[Problem requirements]
Tally the lines below containing the word "désencerclement" and give that total alone.

[Listed records]
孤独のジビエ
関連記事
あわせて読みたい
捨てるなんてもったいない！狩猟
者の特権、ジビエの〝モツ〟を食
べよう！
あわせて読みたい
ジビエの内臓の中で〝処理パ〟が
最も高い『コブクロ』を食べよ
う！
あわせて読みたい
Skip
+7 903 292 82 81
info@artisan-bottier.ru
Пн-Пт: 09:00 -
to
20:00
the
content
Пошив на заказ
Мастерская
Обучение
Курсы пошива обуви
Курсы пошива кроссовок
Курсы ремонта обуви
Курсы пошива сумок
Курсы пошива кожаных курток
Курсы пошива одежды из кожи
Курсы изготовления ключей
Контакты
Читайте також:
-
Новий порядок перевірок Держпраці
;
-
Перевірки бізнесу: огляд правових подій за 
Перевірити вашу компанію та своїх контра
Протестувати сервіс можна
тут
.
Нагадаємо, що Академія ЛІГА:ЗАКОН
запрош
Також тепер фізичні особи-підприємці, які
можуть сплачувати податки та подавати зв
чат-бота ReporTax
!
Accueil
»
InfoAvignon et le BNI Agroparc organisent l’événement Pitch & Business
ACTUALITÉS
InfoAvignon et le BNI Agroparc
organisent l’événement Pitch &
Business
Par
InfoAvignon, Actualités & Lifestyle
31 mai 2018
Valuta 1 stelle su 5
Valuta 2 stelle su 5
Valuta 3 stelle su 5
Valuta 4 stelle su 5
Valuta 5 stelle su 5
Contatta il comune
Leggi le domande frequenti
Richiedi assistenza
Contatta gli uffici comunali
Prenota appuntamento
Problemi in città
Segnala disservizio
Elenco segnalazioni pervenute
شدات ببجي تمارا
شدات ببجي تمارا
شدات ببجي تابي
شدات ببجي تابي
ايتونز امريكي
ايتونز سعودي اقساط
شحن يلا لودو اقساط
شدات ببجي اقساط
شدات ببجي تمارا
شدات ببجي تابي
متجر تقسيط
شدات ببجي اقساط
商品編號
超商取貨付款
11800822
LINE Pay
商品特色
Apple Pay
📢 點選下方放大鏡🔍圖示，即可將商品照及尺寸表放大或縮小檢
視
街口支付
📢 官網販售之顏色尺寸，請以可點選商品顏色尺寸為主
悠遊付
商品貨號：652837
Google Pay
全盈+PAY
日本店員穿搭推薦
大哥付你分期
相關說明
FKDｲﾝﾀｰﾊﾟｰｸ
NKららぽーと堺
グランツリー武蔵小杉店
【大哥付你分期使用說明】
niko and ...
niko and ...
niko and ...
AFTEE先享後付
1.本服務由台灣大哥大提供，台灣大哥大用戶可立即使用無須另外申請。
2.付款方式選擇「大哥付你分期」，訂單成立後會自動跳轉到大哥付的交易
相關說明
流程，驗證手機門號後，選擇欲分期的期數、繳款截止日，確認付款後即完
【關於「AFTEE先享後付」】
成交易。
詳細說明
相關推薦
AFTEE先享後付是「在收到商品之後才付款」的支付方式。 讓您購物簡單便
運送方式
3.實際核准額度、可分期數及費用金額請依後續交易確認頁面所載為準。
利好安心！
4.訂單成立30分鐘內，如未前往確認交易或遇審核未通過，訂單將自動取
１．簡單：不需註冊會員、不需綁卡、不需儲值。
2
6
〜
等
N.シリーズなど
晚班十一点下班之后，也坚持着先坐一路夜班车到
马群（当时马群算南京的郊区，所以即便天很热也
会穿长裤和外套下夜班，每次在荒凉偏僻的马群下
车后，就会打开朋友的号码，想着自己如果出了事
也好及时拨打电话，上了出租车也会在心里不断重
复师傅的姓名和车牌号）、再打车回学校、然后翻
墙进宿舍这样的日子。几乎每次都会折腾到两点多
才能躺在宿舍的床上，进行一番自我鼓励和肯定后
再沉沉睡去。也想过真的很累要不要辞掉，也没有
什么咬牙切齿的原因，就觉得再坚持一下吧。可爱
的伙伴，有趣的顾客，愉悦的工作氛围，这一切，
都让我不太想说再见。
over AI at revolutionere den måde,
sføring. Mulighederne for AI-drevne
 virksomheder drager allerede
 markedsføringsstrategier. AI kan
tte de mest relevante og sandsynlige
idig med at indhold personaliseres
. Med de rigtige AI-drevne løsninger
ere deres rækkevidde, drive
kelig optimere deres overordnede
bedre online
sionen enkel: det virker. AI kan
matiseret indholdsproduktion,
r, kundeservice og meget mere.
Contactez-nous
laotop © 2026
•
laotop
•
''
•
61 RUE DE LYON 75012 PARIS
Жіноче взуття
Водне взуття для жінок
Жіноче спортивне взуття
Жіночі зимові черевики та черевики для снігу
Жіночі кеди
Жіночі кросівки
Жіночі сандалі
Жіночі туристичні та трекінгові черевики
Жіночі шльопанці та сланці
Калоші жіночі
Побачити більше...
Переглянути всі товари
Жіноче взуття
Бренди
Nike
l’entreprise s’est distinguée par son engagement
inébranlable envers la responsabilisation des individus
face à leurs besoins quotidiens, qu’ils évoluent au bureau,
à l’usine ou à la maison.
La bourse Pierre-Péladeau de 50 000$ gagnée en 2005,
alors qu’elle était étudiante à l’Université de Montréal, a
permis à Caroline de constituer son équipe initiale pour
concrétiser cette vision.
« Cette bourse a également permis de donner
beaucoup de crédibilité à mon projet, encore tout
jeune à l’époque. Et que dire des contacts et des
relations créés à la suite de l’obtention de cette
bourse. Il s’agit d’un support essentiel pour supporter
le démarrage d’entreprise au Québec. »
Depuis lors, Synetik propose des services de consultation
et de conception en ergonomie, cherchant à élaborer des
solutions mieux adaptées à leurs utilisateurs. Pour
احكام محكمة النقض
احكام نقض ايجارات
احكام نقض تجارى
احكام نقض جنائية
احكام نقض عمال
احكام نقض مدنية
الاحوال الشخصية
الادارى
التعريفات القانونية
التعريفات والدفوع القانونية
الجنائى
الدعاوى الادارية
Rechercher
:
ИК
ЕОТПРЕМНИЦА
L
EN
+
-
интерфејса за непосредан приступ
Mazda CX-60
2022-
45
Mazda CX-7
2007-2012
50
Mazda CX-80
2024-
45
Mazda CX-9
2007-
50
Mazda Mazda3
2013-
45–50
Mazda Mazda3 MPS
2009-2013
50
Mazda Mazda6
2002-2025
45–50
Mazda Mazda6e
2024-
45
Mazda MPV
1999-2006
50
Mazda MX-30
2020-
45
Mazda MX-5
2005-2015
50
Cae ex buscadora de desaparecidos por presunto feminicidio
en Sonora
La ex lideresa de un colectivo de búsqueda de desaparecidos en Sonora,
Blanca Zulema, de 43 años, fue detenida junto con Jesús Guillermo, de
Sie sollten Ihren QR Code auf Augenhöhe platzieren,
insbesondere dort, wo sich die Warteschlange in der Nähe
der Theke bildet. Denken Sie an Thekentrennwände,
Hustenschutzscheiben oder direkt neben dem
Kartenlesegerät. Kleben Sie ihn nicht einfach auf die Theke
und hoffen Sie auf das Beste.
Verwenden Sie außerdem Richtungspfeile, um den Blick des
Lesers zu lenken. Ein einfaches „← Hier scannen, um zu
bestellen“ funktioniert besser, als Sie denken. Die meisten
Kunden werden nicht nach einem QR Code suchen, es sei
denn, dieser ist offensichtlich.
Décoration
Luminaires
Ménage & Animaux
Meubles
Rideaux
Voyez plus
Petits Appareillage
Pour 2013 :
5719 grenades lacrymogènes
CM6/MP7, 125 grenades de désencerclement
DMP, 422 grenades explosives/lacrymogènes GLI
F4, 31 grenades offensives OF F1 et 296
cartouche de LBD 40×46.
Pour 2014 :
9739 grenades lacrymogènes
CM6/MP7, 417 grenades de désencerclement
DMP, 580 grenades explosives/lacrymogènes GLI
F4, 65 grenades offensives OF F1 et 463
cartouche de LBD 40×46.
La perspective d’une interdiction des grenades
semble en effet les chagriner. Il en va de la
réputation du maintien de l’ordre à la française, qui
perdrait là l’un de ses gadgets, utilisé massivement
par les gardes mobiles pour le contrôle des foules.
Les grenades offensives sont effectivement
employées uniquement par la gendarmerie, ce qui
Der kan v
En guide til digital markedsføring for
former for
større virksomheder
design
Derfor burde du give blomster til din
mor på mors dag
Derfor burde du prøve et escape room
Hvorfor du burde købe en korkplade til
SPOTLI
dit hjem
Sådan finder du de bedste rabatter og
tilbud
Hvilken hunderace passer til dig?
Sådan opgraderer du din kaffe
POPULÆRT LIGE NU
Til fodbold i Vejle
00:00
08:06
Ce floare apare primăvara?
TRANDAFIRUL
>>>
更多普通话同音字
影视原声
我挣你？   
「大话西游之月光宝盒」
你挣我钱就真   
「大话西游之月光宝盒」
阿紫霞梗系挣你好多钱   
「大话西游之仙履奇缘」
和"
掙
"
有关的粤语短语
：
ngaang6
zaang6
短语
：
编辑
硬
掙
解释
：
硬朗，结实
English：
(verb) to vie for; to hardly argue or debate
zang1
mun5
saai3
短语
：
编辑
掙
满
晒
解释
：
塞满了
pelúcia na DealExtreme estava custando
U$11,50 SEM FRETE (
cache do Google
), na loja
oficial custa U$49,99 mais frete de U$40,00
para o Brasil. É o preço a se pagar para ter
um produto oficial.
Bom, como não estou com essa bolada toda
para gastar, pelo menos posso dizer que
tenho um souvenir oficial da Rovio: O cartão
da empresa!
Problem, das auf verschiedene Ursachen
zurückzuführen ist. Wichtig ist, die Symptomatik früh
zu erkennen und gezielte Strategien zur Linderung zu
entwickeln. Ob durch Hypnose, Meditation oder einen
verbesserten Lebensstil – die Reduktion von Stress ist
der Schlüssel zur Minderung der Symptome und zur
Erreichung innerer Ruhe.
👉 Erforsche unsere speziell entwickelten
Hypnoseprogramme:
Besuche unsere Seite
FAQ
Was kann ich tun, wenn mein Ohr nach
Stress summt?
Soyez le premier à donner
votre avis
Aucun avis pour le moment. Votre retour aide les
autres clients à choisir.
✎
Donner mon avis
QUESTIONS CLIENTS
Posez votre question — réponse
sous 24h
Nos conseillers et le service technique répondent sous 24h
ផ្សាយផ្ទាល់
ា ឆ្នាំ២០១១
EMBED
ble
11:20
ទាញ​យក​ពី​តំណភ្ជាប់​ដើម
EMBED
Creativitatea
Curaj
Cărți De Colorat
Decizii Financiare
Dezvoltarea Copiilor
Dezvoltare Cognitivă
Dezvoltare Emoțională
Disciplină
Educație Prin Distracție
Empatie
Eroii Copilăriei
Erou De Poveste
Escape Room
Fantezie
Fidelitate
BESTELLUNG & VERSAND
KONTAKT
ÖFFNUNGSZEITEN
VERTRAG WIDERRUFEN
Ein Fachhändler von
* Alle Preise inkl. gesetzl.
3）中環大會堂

[Completed task]
2